# Has anyone tried phosphated cast Iron



## agfrvf (Apr 10, 2018)

I have a nice stack of SAE G3000 that I'd like to use for a project. My foundry ony gets just 50*F above the melting point(2500). Phosphate can lower it down to 2100*F I want to pour a 1.5gal blockish shaped object. Any thoughts?


----------



## agfrvf (Apr 10, 2018)




----------



## MarkM (Nov 16, 2018)

Really out of my element but want to know more about cast iron.  May I ask you then would the phosphates change any other properties of the cast iron other than it s boiling point to be a positive or negative. Is it used in industry or is it  entirely experimental?


----------



## RJSakowski (Nov 16, 2018)

Phosphate isn't the same as phosphorus.  In the video, he is using ferro phosphorus which is really an alloy of iron and phosphorus.  Pure phosphorus is highly reactive in air and will burn easily.  Red phosphorus is used in matches.  White phosphorus will auto ignite in air and is used for incendiary bombs and tracer rounds.   Hence the reason for using the alloy.
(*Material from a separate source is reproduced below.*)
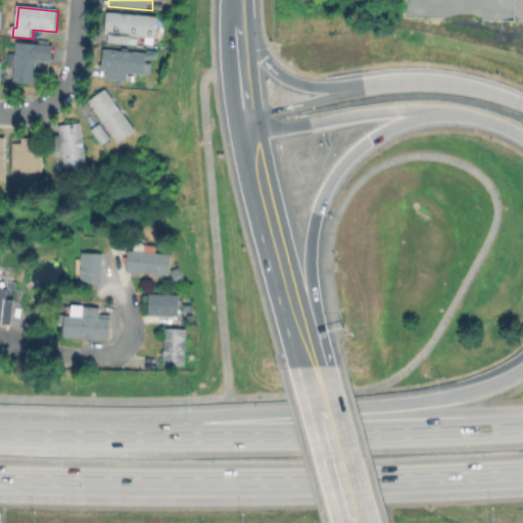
[(110,36),(106,36),(108,14),(157,18),(155,40),(139,39),(138,47),(109,44),(110,36)]
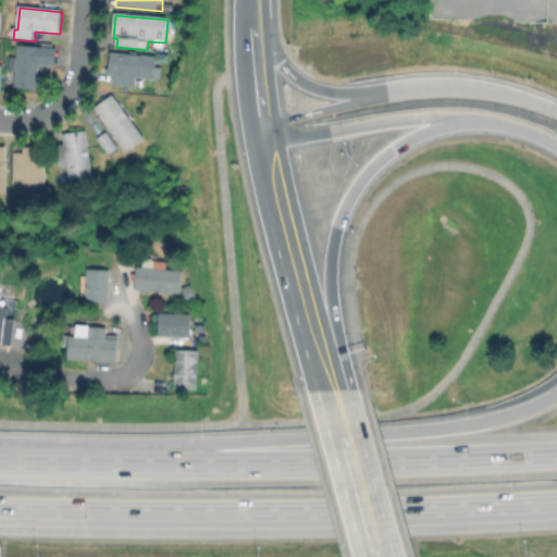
[(57,48),(54,67),(41,65),(39,93),(13,90),(19,45),(57,48)]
Phosphates are oxidized phosphorous, when combined with calcium or magnesium, make great fertilizer.  It is the P of the NPK values on the fertilizer bag.  It was widely used in laundry detergents as well, less popular now due to the fertilizer effect of sewerage discharges.  Phosphates would have no value as an alloying ingredient for cast iron.


----------



## MarkM (Nov 16, 2018)

Thank you RJ


----------



## john.k (Nov 18, 2018)

Phosphorous is beneficial in copper and bronze,but I ve only heard of it as an impurity in cast iron....How do you propose to incorporate the phosphorous in the iron?.........if you know how to do it,you ve got little to lose......A little more fuel burnt in your furnace might get the temp up enough......I know homemade furnaces with vacuum cleaner blowers that melt cast iron easily.,and yours looks professional.....so maybe a bigger blower and more fuel?


----------



## pontiac428 (Nov 19, 2018)

Hey, if you put enough phosphate in it, your iron will not rust!  What type of project are you making with the foundry?


----------



## agfrvf (Dec 4, 2018)

Ferro phosphate comes as an alloy in nuggets. See vid. I plan on making machine parts, plus its free. I have been toying with the idea of arc lancing it to hit pouring temp using a graphite lance.


----------



## john.k (Dec 8, 2018)

I have done something similar...................arc cut cast iron for the pot ,and made sure it was red hot before going in the furnace.....i thought of using the arc torch for heating the iron,but the intense heat soon overcomes any gloves or jacket ,and you have to retreat before you go up in smoke.....To arc cut,you hold the carbon near the tip........a custom made conductive holder would work,I think,but it might have to be water cooled ....As you know,the heat keeps you well away...................by the way,conductivity also changes with heat,resistance increases,....Anyway ,an oil fired furnace has plenty of heat,and burns up waste oil,the arc torch needs diesel at $1.50 per liter here,and arc carbons arent cheap either.


----------